Isso já ocorrerá em 2024. O orçamento permite crescimento de 1,7% do gasto, caso metas irrealistas de arrecadação sejam cumpridas. Contudo, as demais despesas, exceto educação, saúde, previdência e emendas parlamentares, deverão ser cortadas em termos reais. Isso é insustentável no médio prazo: ou os limites do novo teto são alargados ou novas reformas constitucionais cortarão direitos à educação, saúde e previdência públicas.

Em vez de admitir a contradição, ­Haddad repetiu o mantra neoliberal de que a austeridade fiscal é necessária para o BC reduzir juros e para o investimento privado liderar a expansão do PIB, uma exigência do RFS. Se a carga tributária (arrecadação/PIB) é estável no médio prazo, caso o gasto público cresça menos que as receitas, também cresce menos que o PIB. Isso tende a desacelerar a expansão do PIB, da arrecadação e, dado o RFS, ainda mais do gasto público. Ademais, Haddad determinou metas de superávit primário a partir de 2024 que acentuam o que Gleisi Hoffmann chamou de austericídio. A meta de déficit zero em 2024 é só o começo, e já determina que o aumento provável do gasto público seja de 0,6%, ou ainda menos. Como as metas de arrecadação são irrealistas, o déficit zero exige contingenciar o orçamento sem garantia de que, se o gasto voltar a ser autorizado, ele possa ser executado.

Se o teto de gastos de 2024 for um crescimento de 0,6%, basta que cerca de 12 bilhões de reais não sejam executados para termos contração do gasto público em 2024. A redução brusca diante do crescimento de 9% em 2023 pode jogar gasolina no fogo da desaceleração do PIB em ano eleitoral, com consequências econômicas e políticas até o fim do governo.

O risco assumido por Haddad é alto, com o argumento de que, sem o compromisso com o déficit zero, a pressão sobre o Congresso para elevar a arrecadação diminui. Há três problemas na aposta.

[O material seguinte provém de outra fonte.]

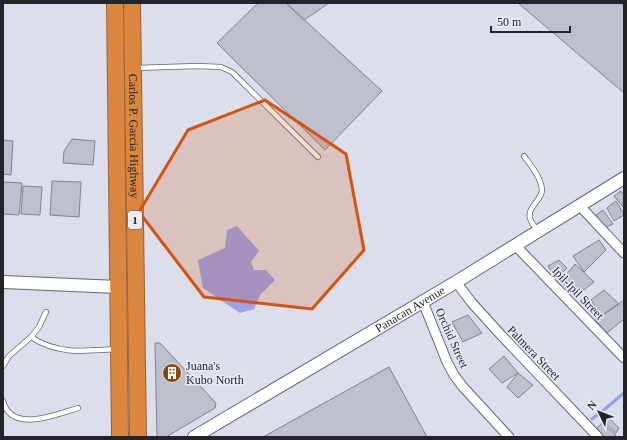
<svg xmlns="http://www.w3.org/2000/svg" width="627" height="440" font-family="Georgia,serif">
<rect width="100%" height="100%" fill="#dcdeec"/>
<path fill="#9ba1ec" d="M237 226 259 251 251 262 254 270H266L275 280 260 295 254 309 240 313 203 288 198 260 225 248 227 230Z"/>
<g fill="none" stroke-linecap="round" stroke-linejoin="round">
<path stroke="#989ee8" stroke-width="3" d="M592 419 605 409 624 393"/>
</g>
<path fill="#bdbfcc" stroke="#80828f" d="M258 3H286L382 91 325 150 217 43Z
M286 3H329L304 20Z
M518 3H621L624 6V93Z
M72 139 95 141 93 165 63 163 64 151Z
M3 140 13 141 11 175 3 174Z
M52 181 81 182 79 217 50 215Z
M3 182 22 183 19 215 3 214Z
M23 186 42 187 40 215 21 214Z
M621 191 624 195 623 207 614 196Z
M616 201 624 214V215L614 221 607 208Z
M603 210 613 224 604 228 596 215Z
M599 240 606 250 584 272 573 256Z
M559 260 567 268 556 278 548 266Z
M575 264 594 282 579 294 560 282Z
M604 290 619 304 601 316 591 300Z
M624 300V319L607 333 595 320Z
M468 315 482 333 463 342 452 322Z
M155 343H160L216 403 215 408 166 437H157Z
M504 356 518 373 502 383 489 369Z
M389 367 427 437H263Z
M518 373 533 385 518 398 507 387Z
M608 417 619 428 616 433 603 421Z
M602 423 616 435 614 437H604L596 429Z"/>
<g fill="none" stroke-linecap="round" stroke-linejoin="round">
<g stroke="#646571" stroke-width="6">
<path id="lane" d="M135 68 197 66 221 67 232 72 318 157
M524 156C531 166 541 177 542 190 542 200 527 207 530 218 531 223 535 227 538 231
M31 337C58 355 86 351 117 349
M3 366 9 356 31 337 39 327 46 312
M3 401C11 434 58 414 78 408"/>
</g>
<g stroke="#646571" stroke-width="11">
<path id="street" d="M579 205 624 253
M515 245 624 358
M456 282 472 303 501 335 598 437
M423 302 447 362 454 375 463 387 509 437"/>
</g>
<g stroke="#646571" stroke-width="14">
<g id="secondary">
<path d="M3 282 118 287"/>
<path id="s1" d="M194 437 456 282 624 178"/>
</g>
</g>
<g stroke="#9a6337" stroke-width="18">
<g id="highway">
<path d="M115 3 120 437"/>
<path id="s2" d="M132 3 138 437"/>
</g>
</g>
<use href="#lane" stroke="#fff" stroke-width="4.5"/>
<use href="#street" stroke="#fff" stroke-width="9"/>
<use href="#secondary" stroke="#fff" stroke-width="12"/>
<use href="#highway" stroke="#da863e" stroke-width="16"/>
</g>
<path fill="#d4540f" fill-opacity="0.2" stroke="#d4540f" stroke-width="3" stroke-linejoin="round" d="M265 100 346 154 364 250 312 309 204 297 139 212 188 130Z"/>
<defs>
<g id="building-disc" transform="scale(1)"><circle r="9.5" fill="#87490b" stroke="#e9ebf9"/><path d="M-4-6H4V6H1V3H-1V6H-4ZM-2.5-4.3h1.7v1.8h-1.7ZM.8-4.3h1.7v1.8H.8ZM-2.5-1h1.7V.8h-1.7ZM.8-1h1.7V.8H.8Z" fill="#fff"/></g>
</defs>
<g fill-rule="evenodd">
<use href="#building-disc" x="172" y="373"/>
</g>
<g text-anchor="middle" stroke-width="3" stroke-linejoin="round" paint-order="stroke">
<rect fill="#e9ebf9" stroke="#5e5f67" stroke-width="1" x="128" y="211" width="14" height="18" rx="3"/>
<g font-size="11" font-weight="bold" fill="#232329">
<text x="135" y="224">1</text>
</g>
<g font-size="12" fill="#232329" stroke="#e9ebf9">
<text dy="4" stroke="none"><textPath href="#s2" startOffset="133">Carlos P. Garcia Highway</textPath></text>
<text transform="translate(578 293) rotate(46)" y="4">Ipil-Ipil Street</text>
<text dy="4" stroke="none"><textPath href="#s1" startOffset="251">Panacan Avenue</textPath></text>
<text transform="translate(452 338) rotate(66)" y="4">Orchid Street</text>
<text transform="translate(534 353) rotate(46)" y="4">Palmera Street</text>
</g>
<g font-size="12" fill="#232329" stroke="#e9ebf9" text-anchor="start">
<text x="186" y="370">Juana's<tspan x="186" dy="14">Kubo North</tspan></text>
</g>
</g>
<rect width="627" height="440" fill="none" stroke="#232329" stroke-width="8"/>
<g transform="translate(599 412) rotate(313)" stroke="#e9ebf9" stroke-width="3" paint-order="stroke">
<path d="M0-3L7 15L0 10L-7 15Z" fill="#232329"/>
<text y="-6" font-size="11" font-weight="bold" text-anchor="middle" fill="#232329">N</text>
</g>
<path d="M491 26v6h79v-6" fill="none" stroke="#232329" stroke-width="2"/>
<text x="497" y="26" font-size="12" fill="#232329" stroke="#e9ebf9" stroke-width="3" paint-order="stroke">50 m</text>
</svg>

O primeiro é que talvez haja outro cálculo, mais maquiavélico, entre alguns parlamentares: descumprir metas fiscais é ruim para o governo, mas eleva o poder do Congresso perante o Executivo quando a política fiscal é matéria criminal.

O segundo é que o PT parece desconfiar que Haddad, seja por convicção, seja porque quer pilotar em 2030 uma frente ampla majoritariamente de centro-direita, não adere a contragosto ao austericídio de um Congresso neoliberal. A confiança será testada caso se insista em revogar o piso da saúde e da educação, o que aumentaria a resistência no PT ao nome do ministro como futura liderança.

O terceiro problema é que, caso a aposta de Haddad fracasse, é pouco provável que Lula aceite morrer abraçado com ele. •


*Professor do IE-Unicamp, onde coordena o Cecon.

Publicado na edição n° 1293 de CartaCapital, em 17 de janeiro de 2024.